-- Document segment --
:::

# heat press temp setting rule of thumb



## sinbad (Jan 23, 2012)

Is there a rule of thumb for temp difference when going from 100% cotton to 50/50 cotton/polyester and 100% polyester t-shirts?

I am using Enduratex Hotmark 70 white. On a 100% cotton t-shirt, I managed to get the results I was looking for using 340 def. f. and 20 seconds, medium pressure.

Using this temp/time setting, leaving pressure as is, I was hoping to find a good starting point when switching to a 50/50 blend t-shirt.


----------



## Nick Horvath (Feb 26, 2010)

Regardless of the fabric you are applying it to, you should follow the mfg recommended application. Some vinyls change depending on the type of fabric, but many do not. I would check with the supplier that you purchased from if the instructions are not clear.

Please note that some vinyls will not apply to certain fabrics....


----------



## sinbad (Jan 23, 2012)

Thank you. I played with a test t-shirt last night in 50/50 heavyweight starting with 330 deg. f. & 20 sec and ended up with 340 deg. f. at 15 sec to produce good results. You could see some puckering happening if going for longer times. I did have to do addt'l press for about 5 sec about peeling the backing. 

The supplier instructions shows 300-340 deg. f. & 10-20 sec. and does note that this product will work with poly, cotton, and blends. I did call supplier this morning and they agreed that the temp/time based on 50/50 heavyweight was about right. 

It does look like I am on the right track - thanks to t-shirtforums.com.


----------

:::

-- Supplied material --
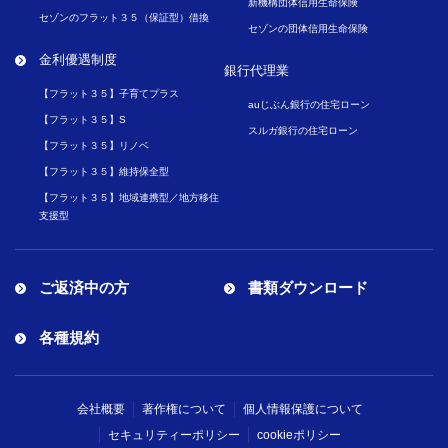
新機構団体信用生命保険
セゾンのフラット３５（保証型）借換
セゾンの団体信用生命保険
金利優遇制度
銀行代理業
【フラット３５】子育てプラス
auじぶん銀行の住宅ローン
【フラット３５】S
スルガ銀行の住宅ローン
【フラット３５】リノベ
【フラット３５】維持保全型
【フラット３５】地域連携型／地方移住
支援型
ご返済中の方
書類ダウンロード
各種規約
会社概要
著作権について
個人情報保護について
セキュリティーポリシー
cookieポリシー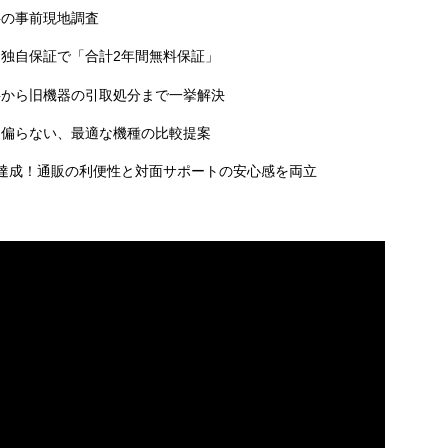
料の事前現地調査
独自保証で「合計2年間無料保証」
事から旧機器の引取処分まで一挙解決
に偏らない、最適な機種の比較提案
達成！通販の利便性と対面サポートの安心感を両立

:::

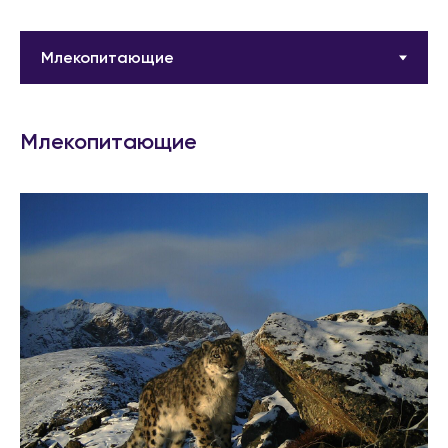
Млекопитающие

:::

-- Your instructions --
In the heat press thread, what temperature and time produced good results on the 50/50 heavyweight test shirt? The records come from a different source than the heat press thread.

-- Output for this exercise --
340 degrees Fahrenheit for 15 seconds.